===== Extract to read =====

Sunday, November 11, 2007

For Vietnam vets, the war still remains





WASHINGTON -- Even now, the sound of a helicopter or a Vietnamese phrase can carry Len Funk back to the war.

Mike Kentes still sits in a bar or restaurant where he can keep an eye on the door.

And Hugh Jordan's ears still ring from the thunder of the heavy guns.

Twenty-five years ago, the three were young and proud as they attended the dedication of the Vietnam Veterans Memorial.
This weekend, thousands like them are again gathering in Washington, this time to observe the 25th anniversary of the Wall, as it is widely known.

But now the men and women of the Vietnam War era are aging and gray. Many have jobs near the top of their fields, and, numbering 7.2 million, they make up the nation's largest veterans group. Seventeen of them sit in Congress.

=====

Request 1: In the article on Vietnam veterans, how many people of the Vietnam War era are there?

===== Supplied records =====

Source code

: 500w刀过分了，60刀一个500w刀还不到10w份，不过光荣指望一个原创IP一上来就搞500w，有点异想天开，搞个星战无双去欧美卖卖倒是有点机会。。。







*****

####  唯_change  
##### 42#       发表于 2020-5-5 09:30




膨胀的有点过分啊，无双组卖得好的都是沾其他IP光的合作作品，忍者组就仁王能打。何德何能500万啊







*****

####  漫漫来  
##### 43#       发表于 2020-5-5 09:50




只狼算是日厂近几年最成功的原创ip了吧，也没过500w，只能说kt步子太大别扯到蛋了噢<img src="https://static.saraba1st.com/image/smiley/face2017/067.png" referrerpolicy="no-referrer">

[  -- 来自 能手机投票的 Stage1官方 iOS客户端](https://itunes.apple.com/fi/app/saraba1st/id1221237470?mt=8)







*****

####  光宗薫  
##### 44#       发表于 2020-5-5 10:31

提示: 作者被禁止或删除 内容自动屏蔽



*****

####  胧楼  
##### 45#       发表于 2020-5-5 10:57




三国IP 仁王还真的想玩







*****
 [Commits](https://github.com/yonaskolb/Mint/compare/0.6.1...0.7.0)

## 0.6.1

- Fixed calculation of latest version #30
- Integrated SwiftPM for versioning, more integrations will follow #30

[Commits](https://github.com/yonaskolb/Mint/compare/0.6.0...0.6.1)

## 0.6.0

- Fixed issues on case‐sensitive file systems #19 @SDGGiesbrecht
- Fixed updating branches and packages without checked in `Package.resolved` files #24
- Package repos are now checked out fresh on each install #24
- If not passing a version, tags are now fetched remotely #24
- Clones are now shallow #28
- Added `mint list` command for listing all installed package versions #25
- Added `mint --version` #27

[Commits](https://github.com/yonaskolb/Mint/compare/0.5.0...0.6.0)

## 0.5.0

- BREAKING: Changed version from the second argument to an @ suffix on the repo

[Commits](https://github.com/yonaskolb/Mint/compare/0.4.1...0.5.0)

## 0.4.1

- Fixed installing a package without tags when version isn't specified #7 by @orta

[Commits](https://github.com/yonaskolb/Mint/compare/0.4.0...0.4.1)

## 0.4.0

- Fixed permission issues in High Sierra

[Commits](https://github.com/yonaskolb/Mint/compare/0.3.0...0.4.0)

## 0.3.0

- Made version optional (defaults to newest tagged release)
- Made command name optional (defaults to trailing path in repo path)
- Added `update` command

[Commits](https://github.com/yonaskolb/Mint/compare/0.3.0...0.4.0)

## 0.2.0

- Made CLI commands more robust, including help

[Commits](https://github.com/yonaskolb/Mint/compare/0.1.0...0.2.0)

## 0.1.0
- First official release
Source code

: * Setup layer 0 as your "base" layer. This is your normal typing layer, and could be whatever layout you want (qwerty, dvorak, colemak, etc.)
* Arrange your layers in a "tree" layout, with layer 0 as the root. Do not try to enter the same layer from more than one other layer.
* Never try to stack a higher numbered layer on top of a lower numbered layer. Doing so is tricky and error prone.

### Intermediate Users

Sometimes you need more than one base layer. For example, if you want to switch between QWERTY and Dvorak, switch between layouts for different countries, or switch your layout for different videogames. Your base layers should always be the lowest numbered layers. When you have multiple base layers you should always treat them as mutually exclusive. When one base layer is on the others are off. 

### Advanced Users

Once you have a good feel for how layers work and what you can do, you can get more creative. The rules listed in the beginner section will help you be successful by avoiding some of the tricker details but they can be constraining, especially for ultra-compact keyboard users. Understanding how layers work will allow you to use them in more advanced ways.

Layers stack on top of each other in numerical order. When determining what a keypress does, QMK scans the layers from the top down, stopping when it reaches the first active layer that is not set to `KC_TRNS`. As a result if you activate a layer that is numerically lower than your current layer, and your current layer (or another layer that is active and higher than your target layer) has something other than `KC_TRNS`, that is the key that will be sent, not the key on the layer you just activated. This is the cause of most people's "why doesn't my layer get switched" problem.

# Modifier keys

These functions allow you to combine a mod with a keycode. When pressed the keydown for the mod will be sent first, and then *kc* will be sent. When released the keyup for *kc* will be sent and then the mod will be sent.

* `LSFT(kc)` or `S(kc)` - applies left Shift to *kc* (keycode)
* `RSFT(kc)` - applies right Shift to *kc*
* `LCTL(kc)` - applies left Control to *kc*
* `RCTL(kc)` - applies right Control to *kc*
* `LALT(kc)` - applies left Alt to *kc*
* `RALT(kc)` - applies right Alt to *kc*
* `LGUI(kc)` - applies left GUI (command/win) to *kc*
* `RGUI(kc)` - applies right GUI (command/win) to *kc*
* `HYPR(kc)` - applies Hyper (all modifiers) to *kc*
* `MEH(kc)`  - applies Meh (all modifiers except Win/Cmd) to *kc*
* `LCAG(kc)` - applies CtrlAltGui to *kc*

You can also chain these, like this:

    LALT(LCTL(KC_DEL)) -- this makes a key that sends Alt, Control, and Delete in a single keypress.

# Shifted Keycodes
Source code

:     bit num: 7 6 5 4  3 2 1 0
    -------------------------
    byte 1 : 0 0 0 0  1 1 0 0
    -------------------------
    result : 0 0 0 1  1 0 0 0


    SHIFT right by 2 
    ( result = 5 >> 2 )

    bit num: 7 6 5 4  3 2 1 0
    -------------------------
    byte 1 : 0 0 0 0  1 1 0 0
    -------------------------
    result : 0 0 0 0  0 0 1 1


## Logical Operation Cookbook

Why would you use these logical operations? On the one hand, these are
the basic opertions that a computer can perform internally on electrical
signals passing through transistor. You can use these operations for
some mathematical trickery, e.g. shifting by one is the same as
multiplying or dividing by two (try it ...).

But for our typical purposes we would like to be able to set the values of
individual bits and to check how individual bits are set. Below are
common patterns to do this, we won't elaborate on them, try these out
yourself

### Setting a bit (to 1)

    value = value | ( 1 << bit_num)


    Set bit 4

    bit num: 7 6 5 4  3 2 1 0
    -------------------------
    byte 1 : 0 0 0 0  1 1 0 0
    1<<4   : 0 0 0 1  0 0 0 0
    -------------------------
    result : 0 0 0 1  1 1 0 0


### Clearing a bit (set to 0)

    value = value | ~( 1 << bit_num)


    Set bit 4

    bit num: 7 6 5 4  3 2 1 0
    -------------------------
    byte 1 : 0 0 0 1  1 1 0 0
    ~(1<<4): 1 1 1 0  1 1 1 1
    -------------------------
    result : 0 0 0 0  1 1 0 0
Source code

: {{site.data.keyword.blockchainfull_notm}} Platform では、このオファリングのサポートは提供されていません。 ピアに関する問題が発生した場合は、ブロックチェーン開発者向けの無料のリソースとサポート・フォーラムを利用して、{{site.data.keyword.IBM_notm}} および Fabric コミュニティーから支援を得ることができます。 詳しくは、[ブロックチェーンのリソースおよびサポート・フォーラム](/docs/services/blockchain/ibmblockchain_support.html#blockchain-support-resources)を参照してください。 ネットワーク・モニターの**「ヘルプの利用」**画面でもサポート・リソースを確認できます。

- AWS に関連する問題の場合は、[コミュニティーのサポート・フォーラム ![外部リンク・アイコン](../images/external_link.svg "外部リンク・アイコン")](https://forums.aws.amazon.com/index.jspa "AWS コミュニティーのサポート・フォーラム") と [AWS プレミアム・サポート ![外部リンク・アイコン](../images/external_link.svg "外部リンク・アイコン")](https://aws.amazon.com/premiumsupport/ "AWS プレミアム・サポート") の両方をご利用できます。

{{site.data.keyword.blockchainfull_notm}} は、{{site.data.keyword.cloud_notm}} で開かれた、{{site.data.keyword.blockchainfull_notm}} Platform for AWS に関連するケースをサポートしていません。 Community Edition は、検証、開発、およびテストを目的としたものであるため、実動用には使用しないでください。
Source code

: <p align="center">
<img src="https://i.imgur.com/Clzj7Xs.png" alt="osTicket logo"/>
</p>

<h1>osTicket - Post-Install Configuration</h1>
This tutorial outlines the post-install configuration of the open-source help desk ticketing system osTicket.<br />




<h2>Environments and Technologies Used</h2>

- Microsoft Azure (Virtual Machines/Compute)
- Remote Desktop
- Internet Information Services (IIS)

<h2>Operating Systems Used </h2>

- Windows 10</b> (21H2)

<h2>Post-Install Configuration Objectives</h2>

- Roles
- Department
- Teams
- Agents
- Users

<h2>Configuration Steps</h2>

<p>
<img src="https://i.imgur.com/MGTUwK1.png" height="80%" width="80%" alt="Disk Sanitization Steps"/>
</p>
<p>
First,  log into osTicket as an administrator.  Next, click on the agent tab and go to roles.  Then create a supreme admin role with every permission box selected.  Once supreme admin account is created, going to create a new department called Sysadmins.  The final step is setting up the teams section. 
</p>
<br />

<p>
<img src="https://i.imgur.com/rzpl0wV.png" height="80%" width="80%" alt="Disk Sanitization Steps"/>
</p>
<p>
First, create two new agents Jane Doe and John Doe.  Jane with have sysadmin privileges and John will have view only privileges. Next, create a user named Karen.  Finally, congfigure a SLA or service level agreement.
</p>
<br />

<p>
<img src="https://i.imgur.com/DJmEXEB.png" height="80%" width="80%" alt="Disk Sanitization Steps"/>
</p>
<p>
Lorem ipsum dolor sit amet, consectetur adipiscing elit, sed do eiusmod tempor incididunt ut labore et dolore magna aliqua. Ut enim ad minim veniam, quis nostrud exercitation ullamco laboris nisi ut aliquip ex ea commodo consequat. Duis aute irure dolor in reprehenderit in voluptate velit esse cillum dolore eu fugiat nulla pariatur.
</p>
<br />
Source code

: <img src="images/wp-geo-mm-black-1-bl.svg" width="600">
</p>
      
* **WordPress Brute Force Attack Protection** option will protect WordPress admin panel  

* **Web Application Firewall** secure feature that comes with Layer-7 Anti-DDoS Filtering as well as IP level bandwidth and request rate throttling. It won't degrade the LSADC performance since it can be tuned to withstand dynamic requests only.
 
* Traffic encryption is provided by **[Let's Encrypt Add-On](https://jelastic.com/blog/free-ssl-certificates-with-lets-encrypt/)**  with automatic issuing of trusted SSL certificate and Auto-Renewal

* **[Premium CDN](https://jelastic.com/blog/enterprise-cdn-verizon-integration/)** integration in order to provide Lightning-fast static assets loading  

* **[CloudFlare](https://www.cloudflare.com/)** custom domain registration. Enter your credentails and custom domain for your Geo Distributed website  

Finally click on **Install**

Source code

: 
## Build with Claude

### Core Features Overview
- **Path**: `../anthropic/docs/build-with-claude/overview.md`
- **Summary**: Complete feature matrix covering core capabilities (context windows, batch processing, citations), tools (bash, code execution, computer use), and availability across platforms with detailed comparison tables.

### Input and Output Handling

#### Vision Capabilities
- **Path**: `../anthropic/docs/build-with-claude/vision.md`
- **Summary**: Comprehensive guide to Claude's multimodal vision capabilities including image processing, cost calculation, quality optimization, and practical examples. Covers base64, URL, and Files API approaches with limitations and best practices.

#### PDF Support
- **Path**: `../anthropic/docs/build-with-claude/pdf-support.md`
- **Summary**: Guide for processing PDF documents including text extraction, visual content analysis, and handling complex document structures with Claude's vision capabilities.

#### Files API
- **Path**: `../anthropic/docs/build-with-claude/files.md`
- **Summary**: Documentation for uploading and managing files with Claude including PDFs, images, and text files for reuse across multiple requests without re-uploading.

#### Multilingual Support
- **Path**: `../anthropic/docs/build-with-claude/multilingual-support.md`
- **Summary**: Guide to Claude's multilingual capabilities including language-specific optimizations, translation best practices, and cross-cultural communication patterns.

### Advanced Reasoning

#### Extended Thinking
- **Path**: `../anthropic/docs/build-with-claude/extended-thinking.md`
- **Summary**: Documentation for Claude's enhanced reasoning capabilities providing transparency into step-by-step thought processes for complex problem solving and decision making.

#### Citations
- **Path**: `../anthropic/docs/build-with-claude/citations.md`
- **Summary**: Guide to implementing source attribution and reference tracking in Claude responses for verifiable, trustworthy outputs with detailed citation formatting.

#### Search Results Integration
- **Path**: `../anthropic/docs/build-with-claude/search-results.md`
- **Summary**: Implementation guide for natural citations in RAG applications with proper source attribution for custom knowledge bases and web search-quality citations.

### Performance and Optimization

=====

Request 2: Which lines in the rows above contain the word "permission"? Gather every one of them, counting only matches with the same case.

Written answer 1: 7.2 million

Written answer 2:
- Fixed permission issues in High Sierra
First,  log into osTicket as an administrator.  Next, click on the agent tab and go to roles.  Then create a supreme admin role with every permission box selected.  Once supreme admin account is created, going to create a new department called Sysadmins.  The final step is setting up the teams section. 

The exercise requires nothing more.